• **提供された抜粋**:
前置き
コーヒーステーションと読者様と共に、創り上げる参加型企画!
お盆休暇にぴったりな小説を紹介します。今回のテーマは“コーヒーを好きになった理由”
小説家「未上夕二」氏による素敵なエッセイをコーヒーブレイクにどうぞ~☕
本編
面倒くさがりっぷりには定評がある。
四角な座敷を丸く掃き、縦のものを横にもしないというズボラを表す慣用句は自分のために作られたのではないかと思うほど、面倒なことは避けて通りたい性分だ。
結婚直後に連れ合いにたしなめられて以来やらなくなったが、レトルトのパスタソースを温めるのにパスタと一緒に茹でたり、使ったマグカップは軽くゆすいだだけで別の飲み物を注いだりするなど、できることならなんでも簡単に済ませたい。
効率化に加えてタイムパフォーマンスという言葉が注目されているらしい。効率化すれば日常の、そして仕事の諸々をムラや無駄なく、面倒なことをせずに進めることができるのはわかっているのだけど、効率化してタイムパフォーマンスを向上する仕組みを作る作業がまず面倒くさい。かくして面倒くさいとぼやきながら、面倒なままに面倒なことを続けているのだ。
面倒くさがりなので、手間をかけるということもできれば避けて通りたい。
厨房の見える食堂で、配信されている動画のなかで、たまに買ったりするレシピ本で、プロの料理人たちがその手腕を発揮する様を目にするにつけ、炒め物の具材は大きさを揃えたり、ステーキの肉はあらかじめ筋を切ったり、出し汁は鰹や昆布、煮干などを組み合わせて作ったり──煮干に至っては小指の先ほどの大きさのカタクチイワシの頭とはらわたを外して──などなど、なんと手間暇がかかっているのだろうと感心してしまう。

保存済みデータ項目:
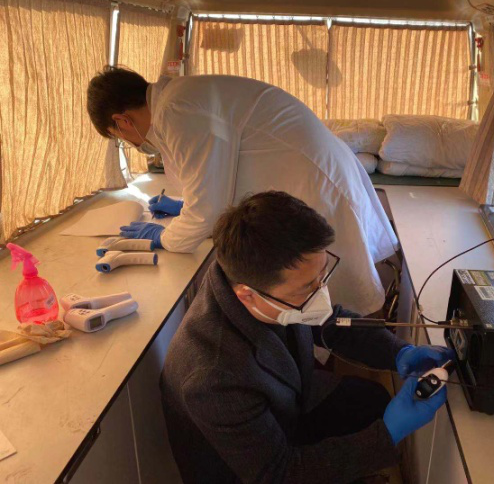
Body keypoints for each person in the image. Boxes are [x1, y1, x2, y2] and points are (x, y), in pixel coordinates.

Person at [160, 191, 454, 484]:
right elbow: (280, 474)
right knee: (373, 426)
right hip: (249, 470)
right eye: (307, 288)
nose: (321, 295)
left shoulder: (254, 278)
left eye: (322, 275)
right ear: (247, 295)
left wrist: (398, 352)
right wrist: (386, 435)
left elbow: (330, 322)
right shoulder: (213, 377)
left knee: (371, 401)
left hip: (284, 405)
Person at [86, 67, 397, 315]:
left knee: (327, 300)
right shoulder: (183, 97)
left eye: (120, 138)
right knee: (317, 299)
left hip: (316, 188)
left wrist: (165, 237)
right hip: (317, 179)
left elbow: (207, 212)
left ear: (122, 121)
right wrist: (185, 205)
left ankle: (346, 364)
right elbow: (220, 171)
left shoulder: (177, 111)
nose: (132, 144)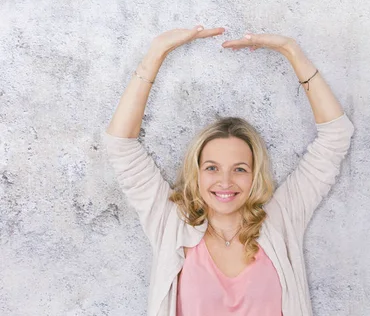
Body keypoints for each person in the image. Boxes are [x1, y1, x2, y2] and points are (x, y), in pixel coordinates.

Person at [103, 25, 355, 316]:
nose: (225, 181)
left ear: (254, 175)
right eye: (212, 167)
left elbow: (336, 136)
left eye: (239, 169)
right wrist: (156, 53)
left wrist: (292, 51)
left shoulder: (281, 220)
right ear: (196, 172)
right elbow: (120, 145)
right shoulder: (170, 224)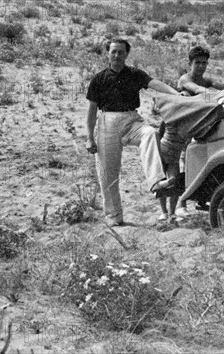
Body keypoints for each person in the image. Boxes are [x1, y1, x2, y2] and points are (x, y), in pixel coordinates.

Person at [85, 38, 181, 227]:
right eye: (113, 52)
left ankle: (156, 182)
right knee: (107, 173)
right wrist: (89, 138)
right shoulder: (99, 79)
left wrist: (176, 94)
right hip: (107, 123)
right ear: (107, 53)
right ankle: (114, 217)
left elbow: (154, 84)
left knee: (150, 134)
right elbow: (91, 111)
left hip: (131, 120)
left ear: (127, 54)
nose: (117, 56)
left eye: (121, 52)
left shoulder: (134, 74)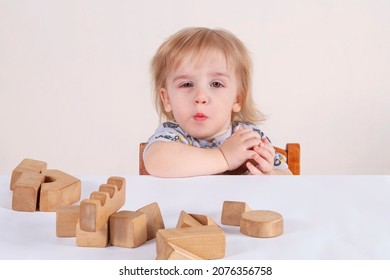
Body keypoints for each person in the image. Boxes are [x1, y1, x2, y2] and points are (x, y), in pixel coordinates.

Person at [143, 27, 292, 177]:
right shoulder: (172, 135)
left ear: (237, 99)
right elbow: (157, 161)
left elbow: (289, 178)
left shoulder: (247, 137)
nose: (200, 97)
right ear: (167, 99)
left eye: (216, 84)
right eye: (186, 84)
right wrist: (224, 157)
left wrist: (269, 174)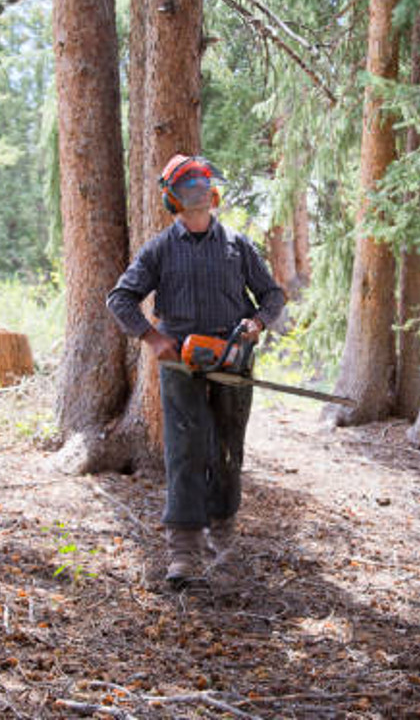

• **情報の活用**:
1. エッセイから、「効率化に加えてタイムパフォー」を含む語句で始まり「面倒くさがりなので、手間をかけるということもできれば避けて通りたい。」で終わる部分を、一字も変えずに書き写すこと。
2. エッセイについて、次の問いに答えること。
(a) 今回の企画のテーマは何か。
(b) エッセイを書いた小説家は誰か。
(c) 煮干の出し汁を作る際、カタクチイワシから何を外すと書かれているか。
この資料は今回の作業には関わらない。

• **各課題の結果**:
1.
効率化に加えてタイムパフォーマンスという言葉が注目されているらしい。効率化すれば日常の、そして仕事の諸々をムラや無駄なく、面倒なことをせずに進めることができるのはわかっているのだけど、効率化してタイムパフォーマンスを向上する仕組みを作る作業がまず面倒くさい。かくして面倒くさいとぼやきながら、面倒なままに面倒なことを続けているのだ。
面倒くさがりなので、手間をかけるということもできれば避けて通りたい。

2.
(a) “コーヒーを好きになった理由”
(b) 未上夕二
(c) 頭とはらわた